**Task details**
Set the data down once more, in full and exactly.

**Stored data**
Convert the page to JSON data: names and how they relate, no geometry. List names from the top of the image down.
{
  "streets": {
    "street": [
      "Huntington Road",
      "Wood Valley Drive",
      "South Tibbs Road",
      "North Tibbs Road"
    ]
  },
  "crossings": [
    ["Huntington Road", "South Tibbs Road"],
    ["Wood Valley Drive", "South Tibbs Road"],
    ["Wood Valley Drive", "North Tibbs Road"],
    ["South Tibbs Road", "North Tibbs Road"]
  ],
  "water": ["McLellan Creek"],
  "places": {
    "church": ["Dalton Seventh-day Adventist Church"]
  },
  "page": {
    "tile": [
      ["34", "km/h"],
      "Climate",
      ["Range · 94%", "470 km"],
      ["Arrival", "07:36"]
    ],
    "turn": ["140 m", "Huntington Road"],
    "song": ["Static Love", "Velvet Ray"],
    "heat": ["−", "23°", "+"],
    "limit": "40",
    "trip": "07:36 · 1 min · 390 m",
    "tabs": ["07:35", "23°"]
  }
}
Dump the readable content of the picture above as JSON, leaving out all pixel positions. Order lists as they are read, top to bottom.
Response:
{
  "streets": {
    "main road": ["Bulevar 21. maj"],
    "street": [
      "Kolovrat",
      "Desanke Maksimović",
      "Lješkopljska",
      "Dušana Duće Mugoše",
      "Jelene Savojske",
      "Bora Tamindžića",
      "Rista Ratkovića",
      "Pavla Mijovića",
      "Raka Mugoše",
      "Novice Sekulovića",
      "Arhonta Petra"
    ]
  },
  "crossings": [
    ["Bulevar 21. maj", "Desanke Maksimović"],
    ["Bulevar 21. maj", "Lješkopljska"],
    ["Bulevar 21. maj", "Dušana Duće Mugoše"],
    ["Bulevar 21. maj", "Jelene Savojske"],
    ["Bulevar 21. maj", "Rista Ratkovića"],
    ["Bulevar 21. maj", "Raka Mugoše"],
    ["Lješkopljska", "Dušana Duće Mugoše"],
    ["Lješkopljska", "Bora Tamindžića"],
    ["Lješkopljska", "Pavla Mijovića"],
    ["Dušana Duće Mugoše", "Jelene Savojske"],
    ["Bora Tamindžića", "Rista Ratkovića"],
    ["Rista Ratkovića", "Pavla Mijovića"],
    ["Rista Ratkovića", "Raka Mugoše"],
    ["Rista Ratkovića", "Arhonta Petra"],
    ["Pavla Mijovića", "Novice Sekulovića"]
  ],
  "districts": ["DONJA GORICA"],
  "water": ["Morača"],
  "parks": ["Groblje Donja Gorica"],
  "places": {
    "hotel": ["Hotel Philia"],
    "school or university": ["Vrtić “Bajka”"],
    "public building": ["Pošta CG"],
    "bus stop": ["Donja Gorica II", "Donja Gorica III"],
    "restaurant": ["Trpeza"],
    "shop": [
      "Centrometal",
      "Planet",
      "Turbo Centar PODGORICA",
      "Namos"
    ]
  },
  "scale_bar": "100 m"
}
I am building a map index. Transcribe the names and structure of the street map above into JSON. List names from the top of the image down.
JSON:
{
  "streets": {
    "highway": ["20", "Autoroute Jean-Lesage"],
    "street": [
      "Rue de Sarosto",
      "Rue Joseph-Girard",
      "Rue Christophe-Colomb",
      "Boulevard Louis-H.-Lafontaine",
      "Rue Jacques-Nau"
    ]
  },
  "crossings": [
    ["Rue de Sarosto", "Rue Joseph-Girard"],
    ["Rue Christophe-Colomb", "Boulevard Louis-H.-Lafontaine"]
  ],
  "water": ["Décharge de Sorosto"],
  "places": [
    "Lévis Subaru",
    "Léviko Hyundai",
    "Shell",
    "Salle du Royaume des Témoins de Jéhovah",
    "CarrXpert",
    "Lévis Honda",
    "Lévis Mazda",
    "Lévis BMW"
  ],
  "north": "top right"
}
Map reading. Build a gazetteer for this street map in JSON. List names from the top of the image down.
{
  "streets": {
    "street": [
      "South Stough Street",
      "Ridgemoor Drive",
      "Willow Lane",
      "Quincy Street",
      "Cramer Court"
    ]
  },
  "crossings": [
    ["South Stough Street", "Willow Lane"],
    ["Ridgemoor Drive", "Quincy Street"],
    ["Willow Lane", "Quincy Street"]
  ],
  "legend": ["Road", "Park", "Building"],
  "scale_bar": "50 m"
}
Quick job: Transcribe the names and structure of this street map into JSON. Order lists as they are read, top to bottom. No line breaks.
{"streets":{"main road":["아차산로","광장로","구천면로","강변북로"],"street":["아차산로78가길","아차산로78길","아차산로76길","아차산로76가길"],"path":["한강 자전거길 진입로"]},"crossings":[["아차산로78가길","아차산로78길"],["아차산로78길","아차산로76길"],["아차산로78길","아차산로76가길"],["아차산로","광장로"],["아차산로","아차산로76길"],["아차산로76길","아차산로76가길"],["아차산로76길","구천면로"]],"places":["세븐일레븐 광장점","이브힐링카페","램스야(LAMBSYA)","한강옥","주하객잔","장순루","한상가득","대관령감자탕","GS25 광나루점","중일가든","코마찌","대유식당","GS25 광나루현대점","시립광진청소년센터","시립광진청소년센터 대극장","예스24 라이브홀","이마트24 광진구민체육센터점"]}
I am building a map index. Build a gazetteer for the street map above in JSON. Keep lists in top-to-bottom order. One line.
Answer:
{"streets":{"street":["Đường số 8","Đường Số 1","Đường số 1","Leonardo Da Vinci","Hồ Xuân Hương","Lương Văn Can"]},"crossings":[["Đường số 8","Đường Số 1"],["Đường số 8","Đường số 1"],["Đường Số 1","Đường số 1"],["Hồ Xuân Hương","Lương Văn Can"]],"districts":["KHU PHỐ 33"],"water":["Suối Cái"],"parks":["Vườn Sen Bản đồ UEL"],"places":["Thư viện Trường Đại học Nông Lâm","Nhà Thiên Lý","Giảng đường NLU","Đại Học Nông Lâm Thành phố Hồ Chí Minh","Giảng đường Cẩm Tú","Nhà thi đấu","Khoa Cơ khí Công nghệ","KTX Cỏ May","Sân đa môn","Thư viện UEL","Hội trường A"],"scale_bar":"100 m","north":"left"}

**Answer box**
Convert the page to JSON data: names and how they relate, no geometry. List names from the top of the image down.
{
  "streets": {
    "street": [
      "Huntington Road",
      "Wood Valley Drive",
      "South Tibbs Road",
      "North Tibbs Road"
    ]
  },
  "crossings": [
    ["Huntington Road", "South Tibbs Road"],
    ["Wood Valley Drive", "South Tibbs Road"],
    ["Wood Valley Drive", "North Tibbs Road"],
    ["South Tibbs Road", "North Tibbs Road"]
  ],
  "water": ["McLellan Creek"],
  "places": {
    "church": ["Dalton Seventh-day Adventist Church"]
  },
  "page": {
    "tile": [
      ["34", "km/h"],
      "Climate",
      ["Range · 94%", "470 km"],
      ["Arrival", "07:36"]
    ],
    "turn": ["140 m", "Huntington Road"],
    "song": ["Static Love", "Velvet Ray"],
    "heat": ["−", "23°", "+"],
    "limit": "40",
    "trip": "07:36 · 1 min · 390 m",
    "tabs": ["07:35", "23°"]
  }
}
Dump the readable content of the picture above as JSON, leaving out all pixel positions. Order lists as they are read, top to bottom.
Response:
{
  "streets": {
    "main road": ["Bulevar 21. maj"],
    "street": [
      "Kolovrat",
      "Desanke Maksimović",
      "Lješkopljska",
      "Dušana Duće Mugoše",
      "Jelene Savojske",
      "Bora Tamindžića",
      "Rista Ratkovića",
      "Pavla Mijovića",
      "Raka Mugoše",
      "Novice Sekulovića",
      "Arhonta Petra"
    ]
  },
  "crossings": [
    ["Bulevar 21. maj", "Desanke Maksimović"],
    ["Bulevar 21. maj", "Lješkopljska"],
    ["Bulevar 21. maj", "Dušana Duće Mugoše"],
    ["Bulevar 21. maj", "Jelene Savojske"],
    ["Bulevar 21. maj", "Rista Ratkovića"],
    ["Bulevar 21. maj", "Raka Mugoše"],
    ["Lješkopljska", "Dušana Duće Mugoše"],
    ["Lješkopljska", "Bora Tamindžića"],
    ["Lješkopljska", "Pavla Mijovića"],
    ["Dušana Duće Mugoše", "Jelene Savojske"],
    ["Bora Tamindžića", "Rista Ratkovića"],
    ["Rista Ratkovića", "Pavla Mijovića"],
    ["Rista Ratkovića", "Raka Mugoše"],
    ["Rista Ratkovića", "Arhonta Petra"],
    ["Pavla Mijovića", "Novice Sekulovića"]
  ],
  "districts": ["DONJA GORICA"],
  "water": ["Morača"],
  "parks": ["Groblje Donja Gorica"],
  "places": {
    "hotel": ["Hotel Philia"],
    "school or university": ["Vrtić “Bajka”"],
    "public building": ["Pošta CG"],
    "bus stop": ["Donja Gorica II", "Donja Gorica III"],
    "restaurant": ["Trpeza"],
    "shop": [
      "Centrometal",
      "Planet",
      "Turbo Centar PODGORICA",
      "Namos"
    ]
  },
  "scale_bar": "100 m"
}
I am building a map index. Transcribe the names and structure of the street map above into JSON. List names from the top of the image down.
JSON:
{
  "streets": {
    "highway": ["20", "Autoroute Jean-Lesage"],
    "street": [
      "Rue de Sarosto",
      "Rue Joseph-Girard",
      "Rue Christophe-Colomb",
      "Boulevard Louis-H.-Lafontaine",
      "Rue Jacques-Nau"
    ]
  },
  "crossings": [
    ["Rue de Sarosto", "Rue Joseph-Girard"],
    ["Rue Christophe-Colomb", "Boulevard Louis-H.-Lafontaine"]
  ],
  "water": ["Décharge de Sorosto"],
  "places": [
    "Lévis Subaru",
    "Léviko Hyundai",
    "Shell",
    "Salle du Royaume des Témoins de Jéhovah",
    "CarrXpert",
    "Lévis Honda",
    "Lévis Mazda",
    "Lévis BMW"
  ],
  "north": "top right"
}
Map reading. Build a gazetteer for this street map in JSON. List names from the top of the image down.
{
  "streets": {
    "street": [
      "South Stough Street",
      "Ridgemoor Drive",
      "Willow Lane",
      "Quincy Street",
      "Cramer Court"
    ]
  },
  "crossings": [
    ["South Stough Street", "Willow Lane"],
    ["Ridgemoor Drive", "Quincy Street"],
    ["Willow Lane", "Quincy Street"]
  ],
  "legend": ["Road", "Park", "Building"],
  "scale_bar": "50 m"
}
Quick job: Transcribe the names and structure of this street map into JSON. Order lists as they are read, top to bottom. No line breaks.
{"streets":{"main road":["아차산로","광장로","구천면로","강변북로"],"street":["아차산로78가길","아차산로78길","아차산로76길","아차산로76가길"],"path":["한강 자전거길 진입로"]},"crossings":[["아차산로78가길","아차산로78길"],["아차산로78길","아차산로76길"],["아차산로78길","아차산로76가길"],["아차산로","광장로"],["아차산로","아차산로76길"],["아차산로76길","아차산로76가길"],["아차산로76길","구천면로"]],"places":["세븐일레븐 광장점","이브힐링카페","램스야(LAMBSYA)","한강옥","주하객잔","장순루","한상가득","대관령감자탕","GS25 광나루점","중일가든","코마찌","대유식당","GS25 광나루현대점","시립광진청소년센터","시립광진청소년센터 대극장","예스24 라이브홀","이마트24 광진구민체육센터점"]}
I am building a map index. Build a gazetteer for the street map above in JSON. Keep lists in top-to-bottom order. One line.
Answer:
{"streets":{"street":["Đường số 8","Đường Số 1","Đường số 1","Leonardo Da Vinci","Hồ Xuân Hương","Lương Văn Can"]},"crossings":[["Đường số 8","Đường Số 1"],["Đường số 8","Đường số 1"],["Đường Số 1","Đường số 1"],["Hồ Xuân Hương","Lương Văn Can"]],"districts":["KHU PHỐ 33"],"water":["Suối Cái"],"parks":["Vườn Sen Bản đồ UEL"],"places":["Thư viện Trường Đại học Nông Lâm","Nhà Thiên Lý","Giảng đường NLU","Đại Học Nông Lâm Thành phố Hồ Chí Minh","Giảng đường Cẩm Tú","Nhà thi đấu","Khoa Cơ khí Công nghệ","KTX Cỏ May","Sân đa môn","Thư viện UEL","Hội trường A"],"scale_bar":"100 m","north":"left"}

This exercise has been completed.